(Dataset records)
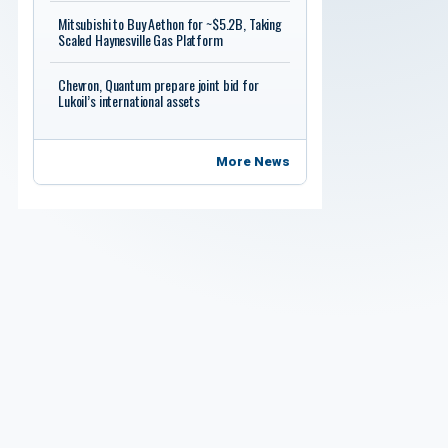
Mitsubishi to Buy Aethon for ~$5.2B, Taking
Scaled Haynesville Gas Platform
Chevron, Quantum prepare joint bid for
Lukoil’s international assets
More News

### Task
Keeping the pictures out, print the entries above exactly as written.

### Exercise answer
Mitsubishi to Buy Aethon for ~$5.2B, Taking
Scaled Haynesville Gas Platform
Chevron, Quantum prepare joint bid for
Lukoil’s international assets
More News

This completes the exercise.